A senior taking long-term care of another senior — a phenomenon called “rorokaigo” in Japanese — is becoming increasingly common. Putting in place a multilevel support system to help both the care recipient and provider in every aspect of their lives is an urgent task.
The 2016 Comprehensive Survey of Living Conditions has revealed that in 55 percent of all cases of at-home nursing care, the person requiring care and the caregiver are both age 65 or older. Both were age 75 or older in more than 30 percent of cases. Both figures have increased by more than 10 percentage points in the past decade.
This is because the number of households with only elderly residents has increased due to the graying of Japanese society and the trend toward nuclear families.
Rorokaigo does not only involve care given by elderly spouses.
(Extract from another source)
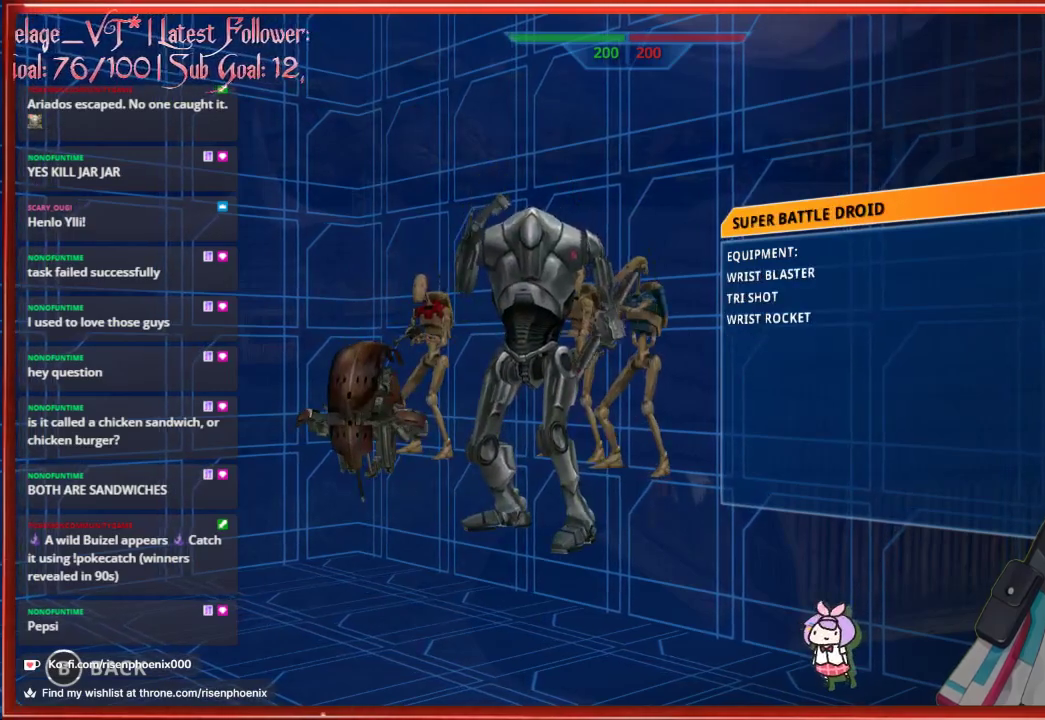
{"buttons": [], "left_stick": "up", "right_stick": "center", "events": [[100, "A", "down"], [217, "A", "up"], [467, "left_stick", "up"]]}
It is not unusual to have a combination of a child age 65 or older looking after their parent or parents.
Many of these elderly caregivers also suffer from their own health problems or a decline both physically and mentally. It is easy for them to become severely exhausted by taking care of someone, and there is a constant risk that both could end up falling into poor health. There has been an unending stream of tragic cases in which a caregiver pushed to the breaking point ends up abusing or killing the person they were caring for. This reality must be taken seriously.
The most common principal cause for requiring nursing care was dementia, which accounted for 18 percent of cases. Many observers believe both the care recipient and the caregiver have dementia in a significant number of cases. This makes it difficult to maintain their daily lifestyle and can easily result in the careless handling of fire in the home or neglecting to provide care. But they cannot call for support, so such a situation can be difficult for people around them to notice.
Give importance to caregivers
The most pressing issue is enhancing and improving at-home nursing care services. It would be effective to expand 24-hour visiting care and nursing services, and have more small, multifunctional facilities that can handle visits, dispatch staff and provide temporary accommodation services.
It also is important to provide meticulous daily living support that regular services provided under nursing-care insurance cannot fully cover, such as taking out garbage, meal deliveries and keeping watch over a care recipient.
The government aims to create “societies of regional coexistence,” in which residents support one another in taking care of seniors who need assistance. In fiscal 2015 the government shifted some operations for people who require low-level nursing-care insurance services to local governments. This is designed to realize flexible, diverse assistance that meets the actual conditions of each region.
Local governments should actively nurture providers of such care, including volunteer groups and nonprofit organizations, and provide support for the management of such groups.
Having members of a community look out for and support one another will be useful in detecting cases of dementia at an early stage.
Nursing-care insurance is based on providing nursing care to those who need it, but the importance of giving support to caregivers also is increasing. To prevent caregivers from becoming isolated, the establishment of places where people in similar positions can get to know each other, take a breather and seek advice and other measures should be promoted.
It also might be a good idea to consider a system that can assess a caregiver’s “ability to provide care” based on their sense of burden, physical condition and other factors, and then have local governments and other entities provide support that fits their level of need.